__Exercise aim__: Omit every image, and transcribe the remaining entries exactly as given.

__Provided material__:
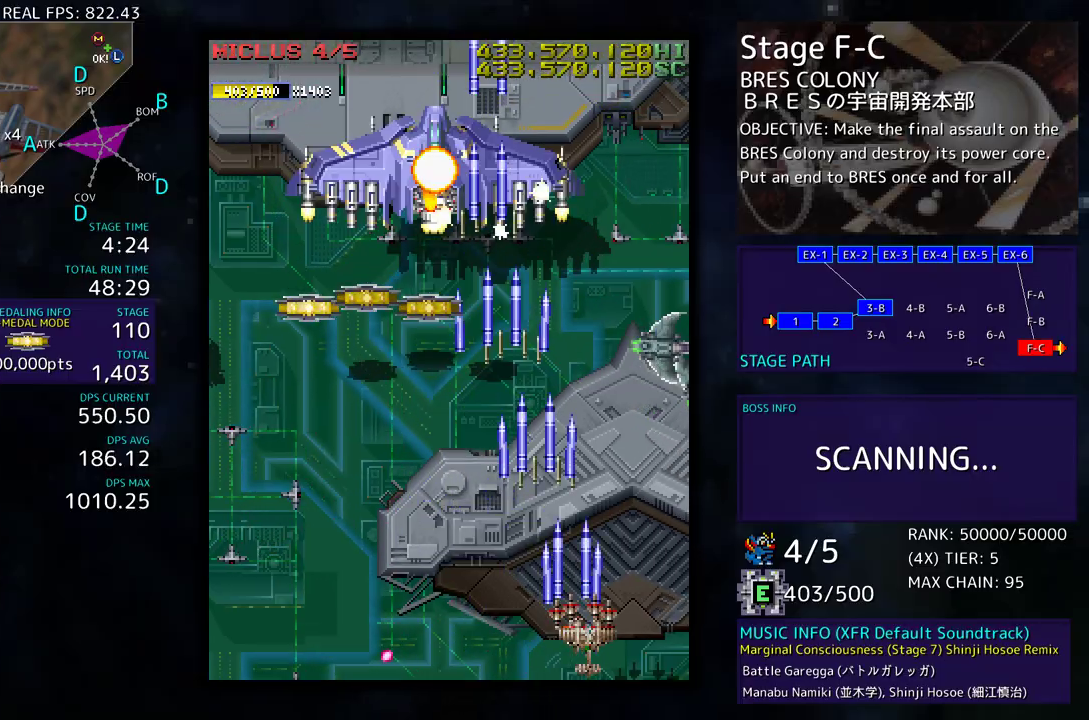
{"buttons": [], "events": [[100, "DPAD_DOWN", "up"], [117, "DPAD_RIGHT", "up"], [200, "DPAD_RIGHT", "down"], [233, "DPAD_DOWN", "down"], [267, "DPAD_RIGHT", "up"], [283, "DPAD_DOWN", "up"], [350, "DPAD_RIGHT", "down"], [433, "DPAD_RIGHT", "up"]]}
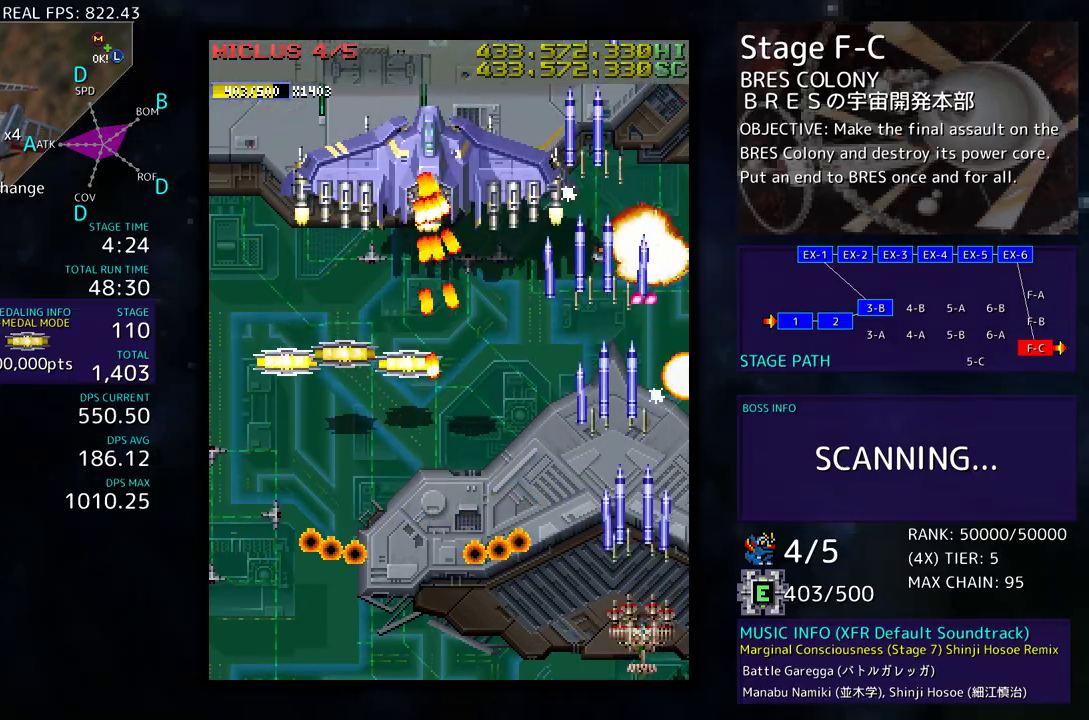
{"buttons": ["DPAD_UP", "DPAD_RIGHT"], "events": [[17, "DPAD_RIGHT", "down"], [83, "DPAD_RIGHT", "up"], [150, "DPAD_RIGHT", "down"], [267, "DPAD_UP", "down"]]}
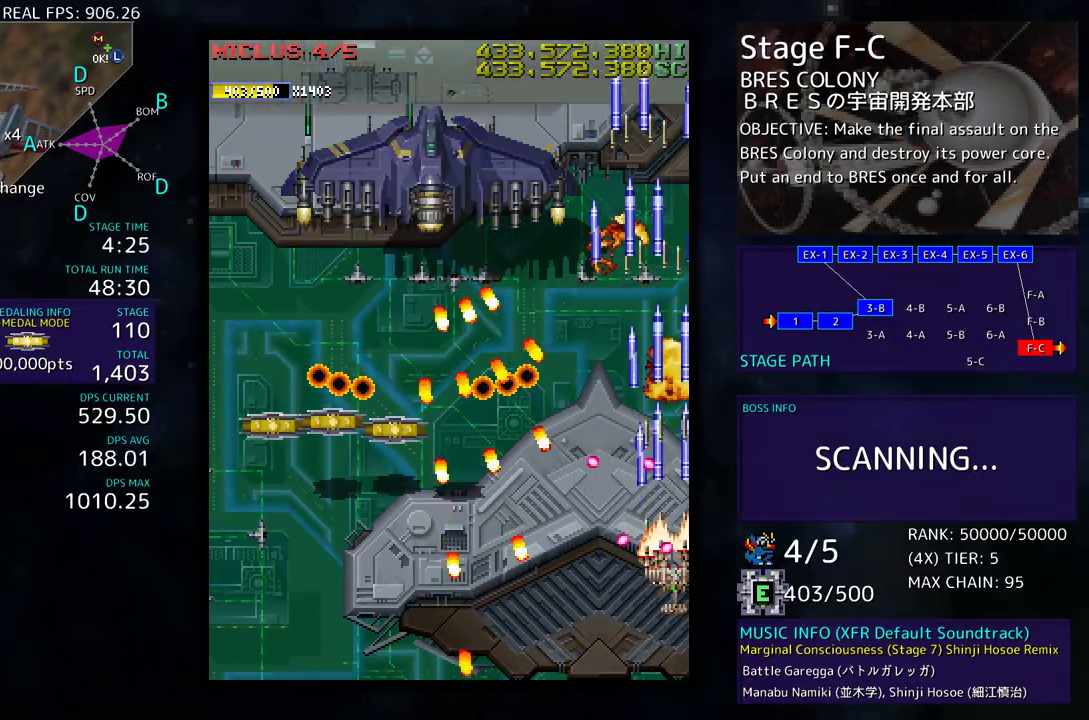
{"buttons": ["DPAD_LEFT"], "events": [[400, "DPAD_RIGHT", "up"], [467, "DPAD_LEFT", "down"], [500, "DPAD_UP", "up"]]}
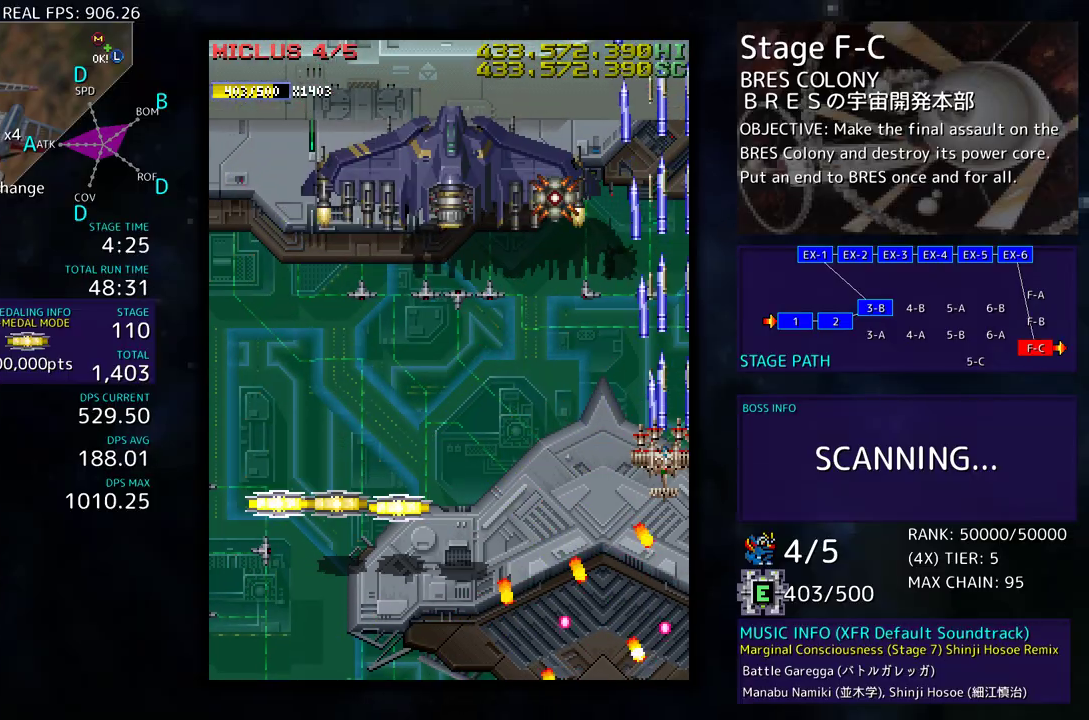
{"buttons": ["DPAD_DOWN", "DPAD_RIGHT"], "events": [[50, "DPAD_DOWN", "down"], [400, "DPAD_LEFT", "up"], [417, "DPAD_RIGHT", "down"]]}
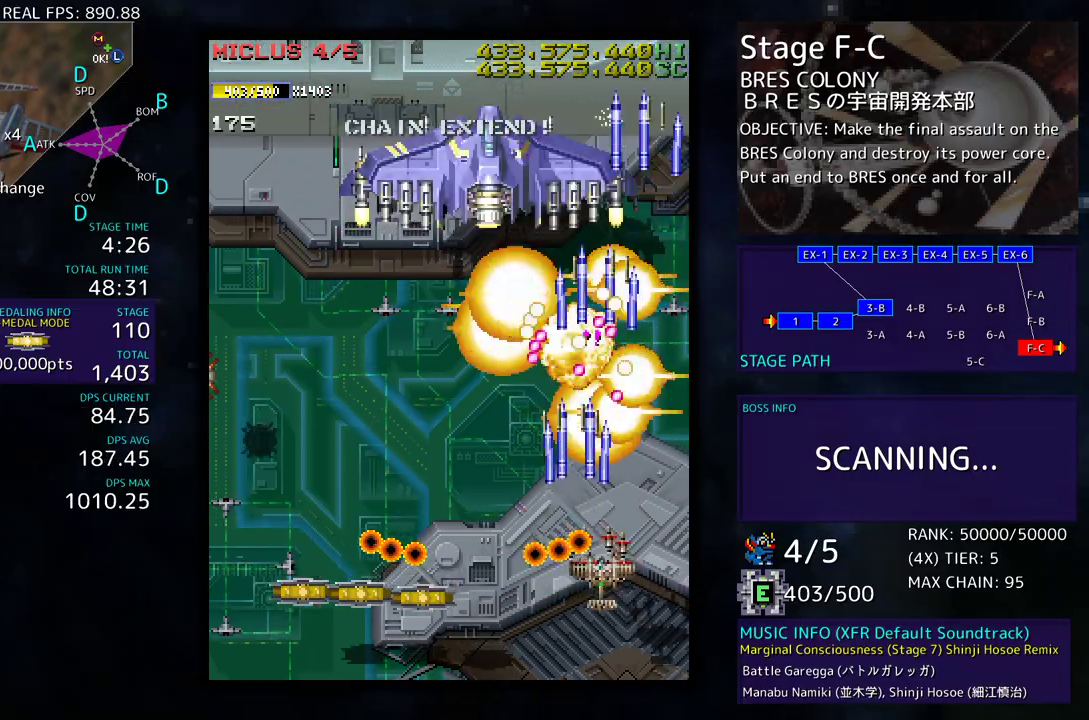
{"buttons": ["DPAD_LEFT"], "events": [[117, "DPAD_LEFT", "down"], [117, "DPAD_RIGHT", "up"], [133, "DPAD_DOWN", "up"], [200, "DPAD_DOWN", "down"], [250, "DPAD_LEFT", "up"], [283, "DPAD_LEFT", "down"], [300, "DPAD_DOWN", "up"], [383, "DPAD_DOWN", "down"], [500, "DPAD_DOWN", "up"]]}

__Answer to this problem__:
{"buttons": [], "events": [[100, "DPAD_DOWN", "up"], [117, "DPAD_RIGHT", "up"], [200, "DPAD_RIGHT", "down"], [233, "DPAD_DOWN", "down"], [267, "DPAD_RIGHT", "up"], [283, "DPAD_DOWN", "up"], [350, "DPAD_RIGHT", "down"], [433, "DPAD_RIGHT", "up"]]}
{"buttons": ["DPAD_UP", "DPAD_RIGHT"], "events": [[17, "DPAD_RIGHT", "down"], [83, "DPAD_RIGHT", "up"], [150, "DPAD_RIGHT", "down"], [267, "DPAD_UP", "down"]]}
{"buttons": ["DPAD_LEFT"], "events": [[400, "DPAD_RIGHT", "up"], [467, "DPAD_LEFT", "down"], [500, "DPAD_UP", "up"]]}
{"buttons": ["DPAD_DOWN", "DPAD_RIGHT"], "events": [[50, "DPAD_DOWN", "down"], [400, "DPAD_LEFT", "up"], [417, "DPAD_RIGHT", "down"]]}
{"buttons": ["DPAD_LEFT"], "events": [[117, "DPAD_LEFT", "down"], [117, "DPAD_RIGHT", "up"], [133, "DPAD_DOWN", "up"], [200, "DPAD_DOWN", "down"], [250, "DPAD_LEFT", "up"], [283, "DPAD_LEFT", "down"], [300, "DPAD_DOWN", "up"], [383, "DPAD_DOWN", "down"], [500, "DPAD_DOWN", "up"]]}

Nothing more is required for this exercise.